The troubles in Belfast also framed the acclaimed Billy trilogy by Graham Reid made for BBC Northern Ireland in the final years of Play for Today.  The dramas explore tensions and violence in a Protestant working class family.  Drama out of a Crisis: A Celebration of Play for Today, BBC 2020  

 

 

The worst gang of serial killers in British history.  A gang that gruesomely lived up to their name: the Shankill Butchers.  Shankhill Butchers, BBC 2015

 

How did the Shankill Butchers get away with it for so long?  ibid.

 

1972 saw the highest death toll of the Troubles in one year: nearly 500 people were killed.  In January Bloody Sunday was seared into the memory.  Horror followed upon horror.  ibid.

 

Power struggles between the UDA and the UVF were rampant.  ibid.

 

In June 1973 [Lenny] Murphy was acquitted of the Pavis murder ... He set up his own unit ... He was determined to unleash a level of sectarian savagery never before seen in Northern Ireland.  ibid.

 

The killers were dubbed the Shankill Butchers.  ibid.

 

Victim number five was another Catholic randomly targeted at night within a square mile of Millfield.  ibid.

 

With nineteen murders between them they were at the time the most prolific serial killers in British history.  ibid.

 

In November 1982 murder caught up with Lenny Murphy: he was shot in Glencairne.  ibid.

 

Nineteen people died at the hands of the Shankill Butchers ... They used the Troubles for what they did.  ibid.

 

All of the convicted Shankill Butchers have been released from jail.  ibid.

 

‘The barbarism savours of Jack the Ripper butchery.’  ibid.  Thomas Passmore, ex Orange Order leader

 

 

Few people in this country strike as much fear and terror as Johnny Mad Dog Adair.  And yet he’s willing to risk it all just to humiliate his enemies.  Over a 20 year reign Adair directed more than 40 killings and hundreds of attempted murders.  Today he’s living in exile in Britain looking for a new place to call home.  Macintyre’s Underworld: Mad Dog, 2010

 

Many believe he’s now operating as a gangsta under the directing hand of a Scottish underworld godfather.  ibid.

 

A murderous feud between different loyalist factions.  Adair’s gang were run out of town.  ibid.

 

Jonathan [son] went on to become a drug dealer.  ibid.    

 

Dresden: here in the former East Germany a group of ex-neo-Nazis have found a new spiritual leader.  ibid.  

 

‘I fucking loved it.  I loved it.’  ibid.  Adair

 

 

‘Between 1920 and 1922 Belfast is the most violent place in Ireland.
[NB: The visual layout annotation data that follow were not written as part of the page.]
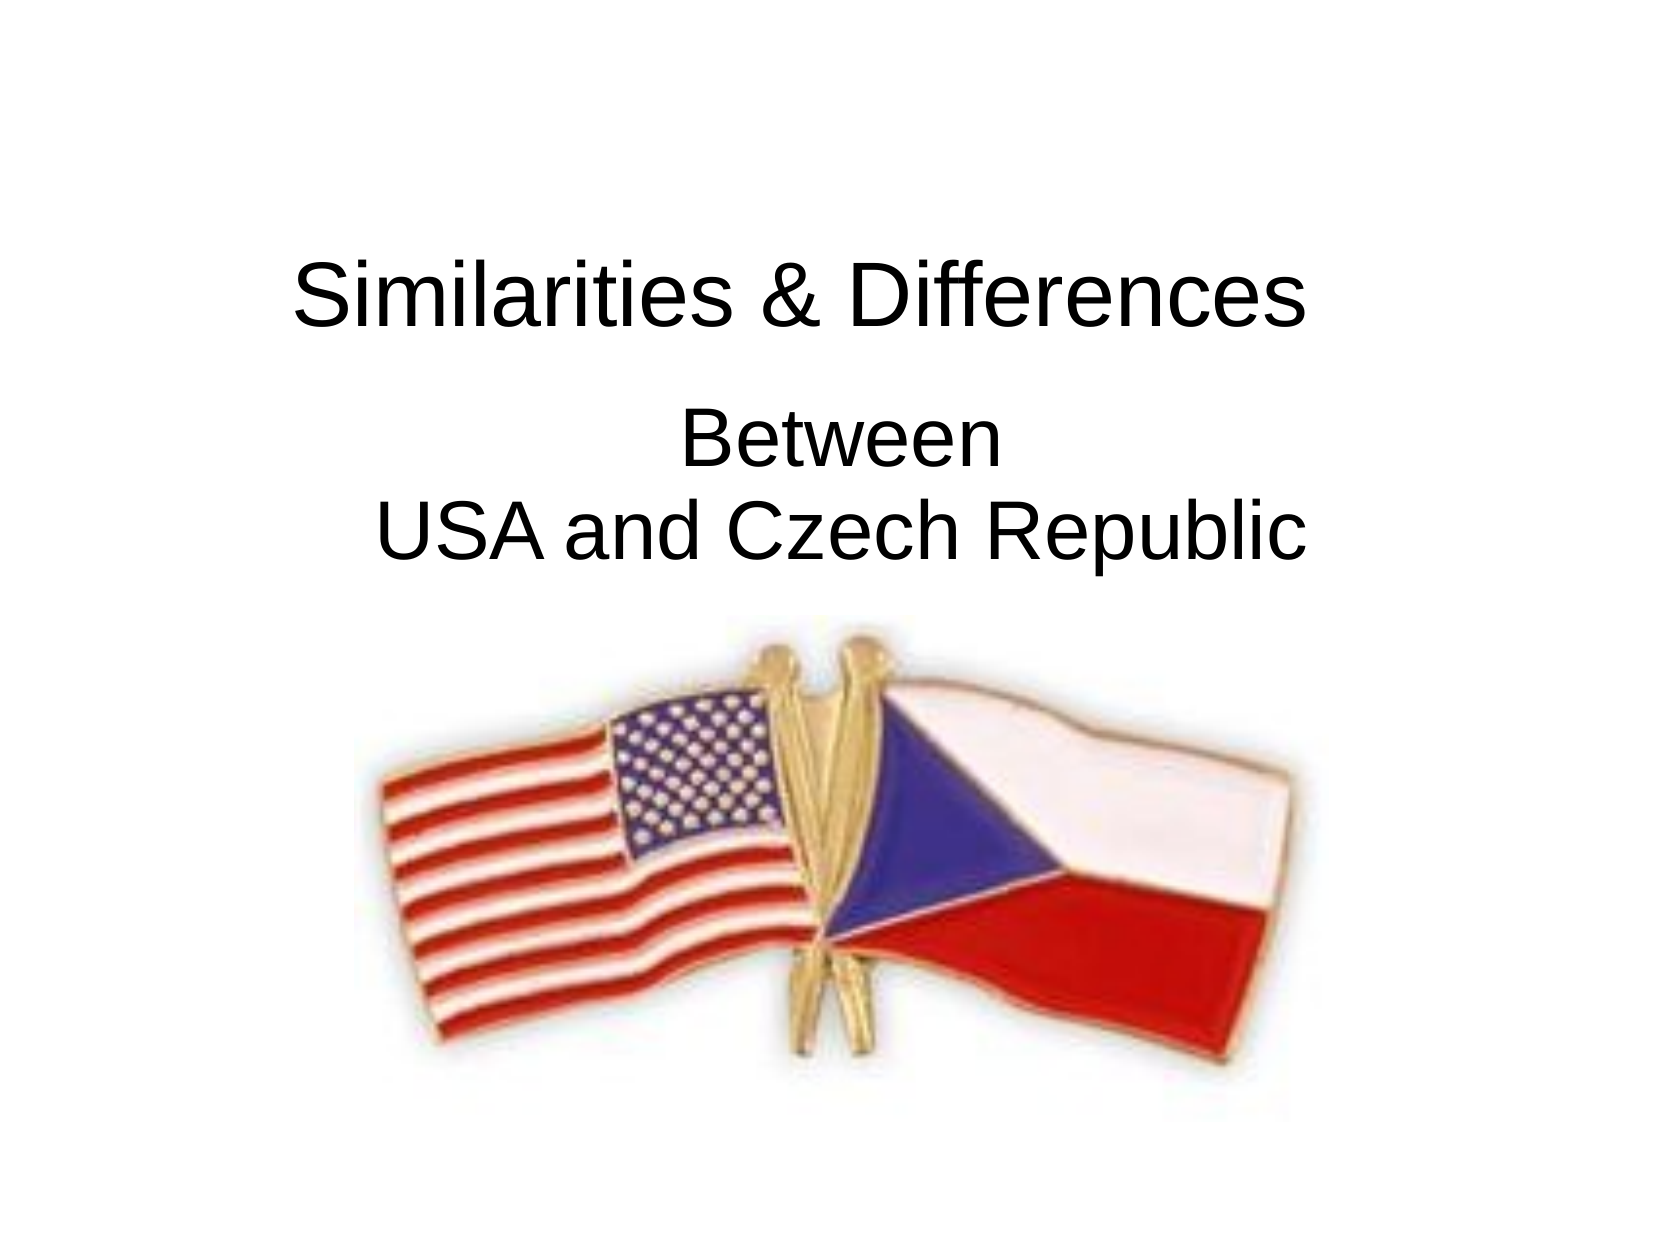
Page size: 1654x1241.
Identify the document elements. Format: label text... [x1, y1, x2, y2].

text_box Similarities & Differences [276, 235, 1488, 358]
picture [354, 615, 1329, 1123]
text_box Between USA and Czech Republic [295, 383, 1388, 585]
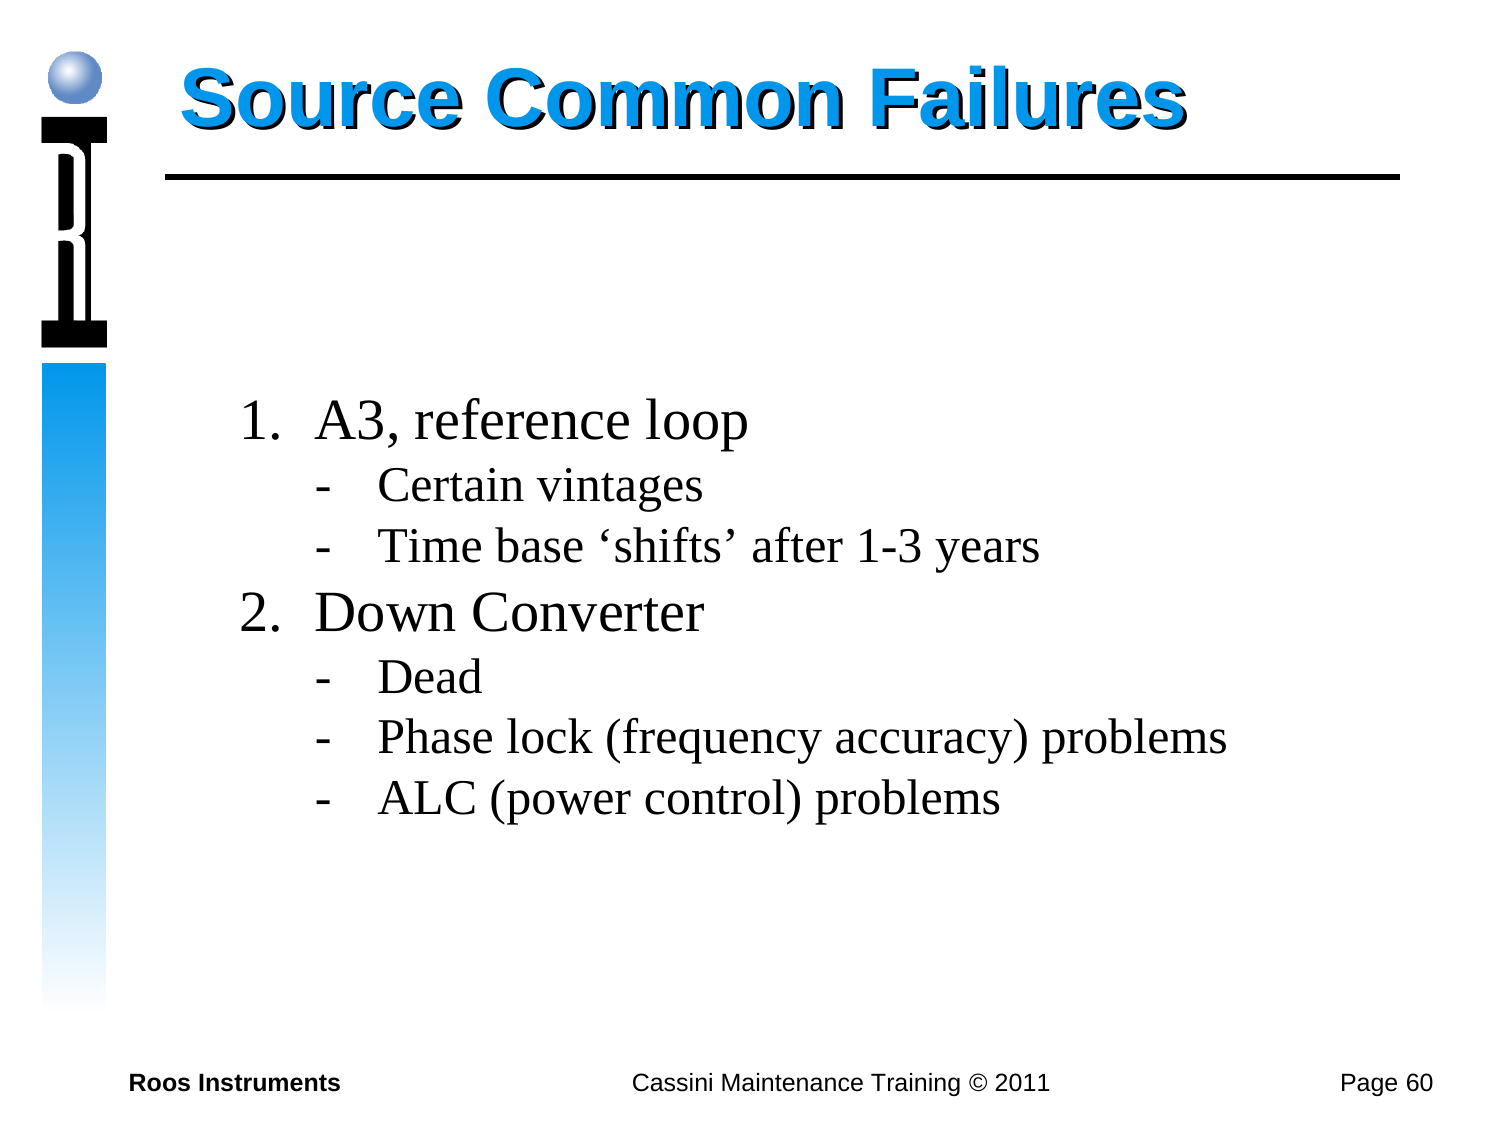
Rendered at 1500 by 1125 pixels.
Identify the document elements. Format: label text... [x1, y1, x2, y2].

title Source Common Failures [165, 43, 1441, 152]
list A3, reference loop Certain vintages Time base ‘shifts’ after 1-3 years Down Converter Dead Phase lock (frequency accuracy) problems ALC (power control) problems [150, 304, 1426, 1005]
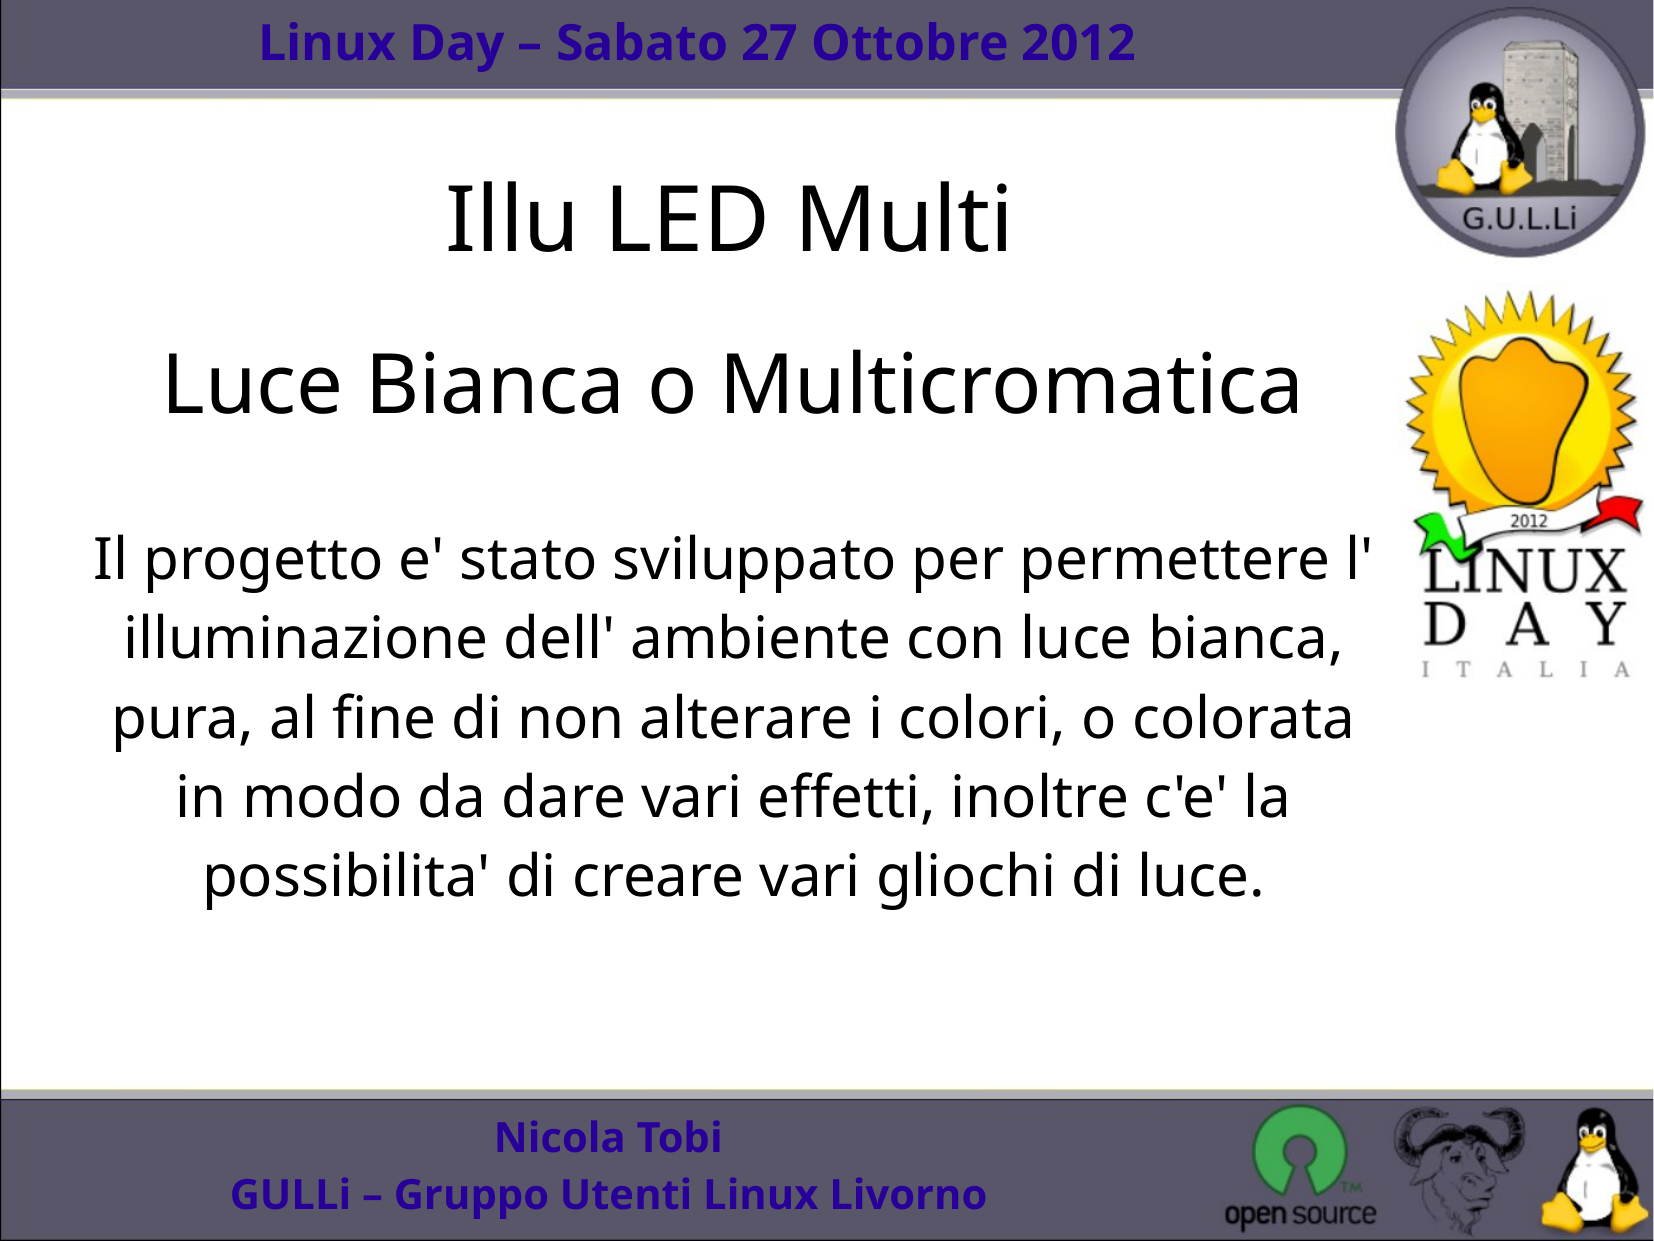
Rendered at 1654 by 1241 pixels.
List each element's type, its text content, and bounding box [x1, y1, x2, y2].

text_box Nicola Tobi GULLi – Gruppo Utenti Linux Livorno [0, 1100, 1218, 1241]
title Illu LED Multi [82, 112, 1378, 320]
picture [0, 0, 1654, 1241]
subtitle Luce Bianca o Multicromatica Il progetto e' stato sviluppato per permettere l' illuminazione dell' ambiente con luce bianca, pura, al fine di non alterare i colori, o colorata in modo da dare vari effetti, inoltre c'e' la possibilita' di creare vari gliochi di luce. [85, 315, 1382, 1082]
text_box Linux Day – Sabato 27 Ottobre 2012 [0, 0, 1395, 97]
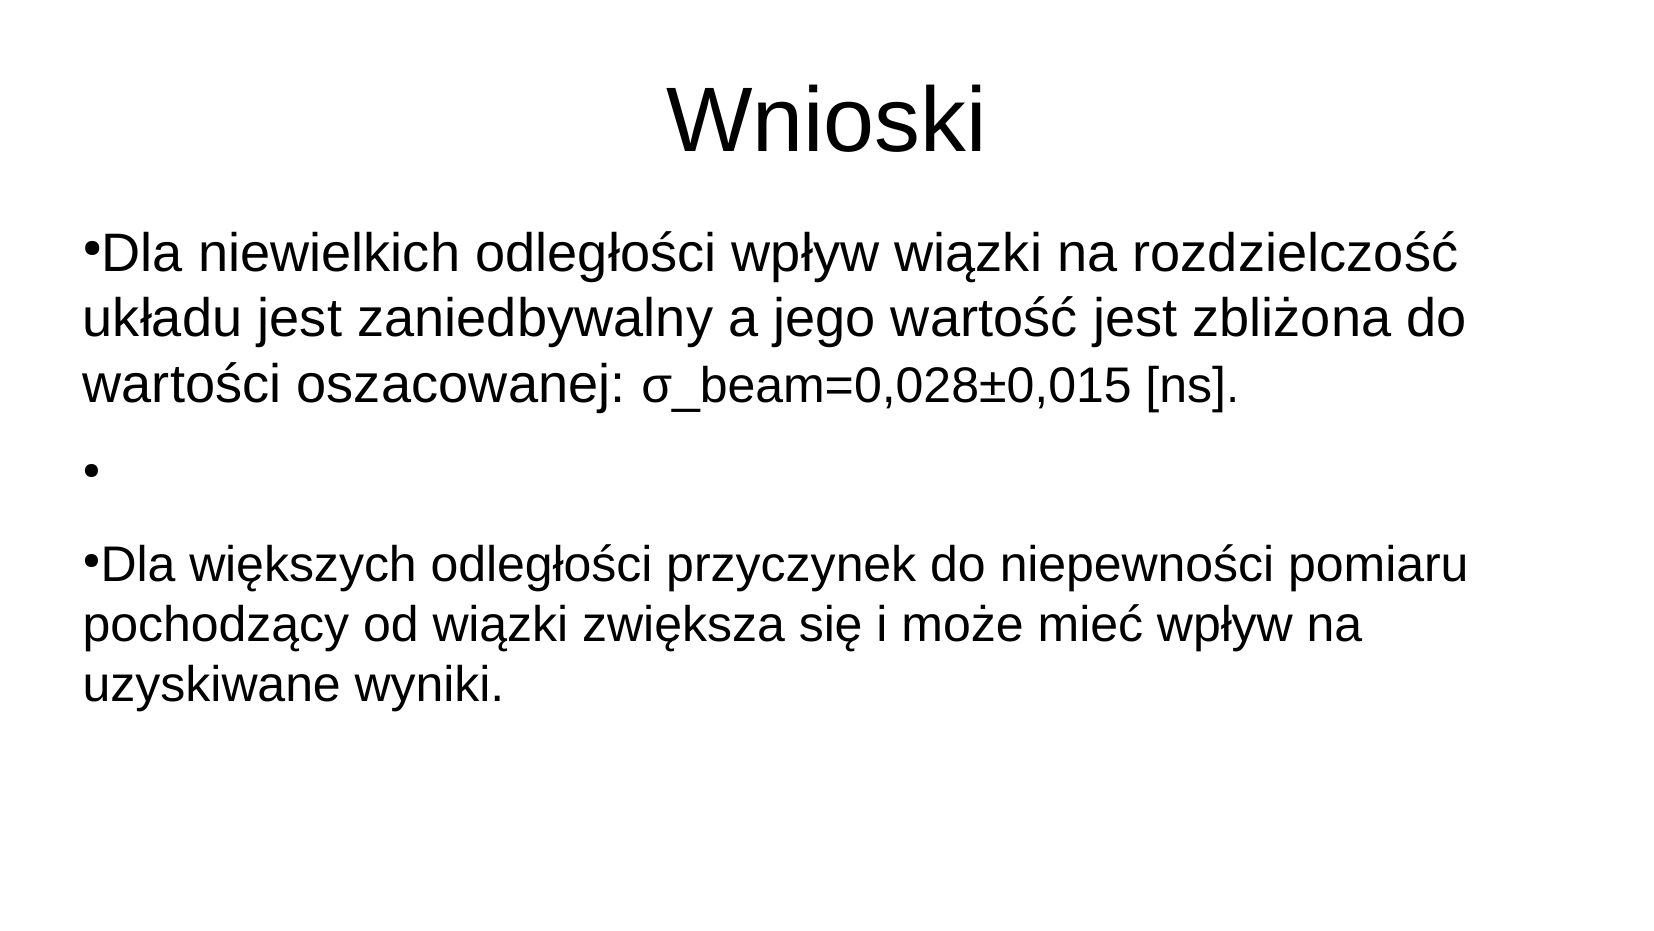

It is really the epicentre of revolutionary violence.  What we see again and again is violence in one part of Ireland leads to violence in another part.’  The Road to Partition s1e1, historian, BBC 2021 

 

On 22 June 1921 King George V and Queen Mary arrived in Belfast for the first official opening of the Northern Ireland parliament.  Fearful for their lives, they had come to a city scarred with sectarian division.  The occasion marked the creation of the new state of Northern Ireland.  ibid.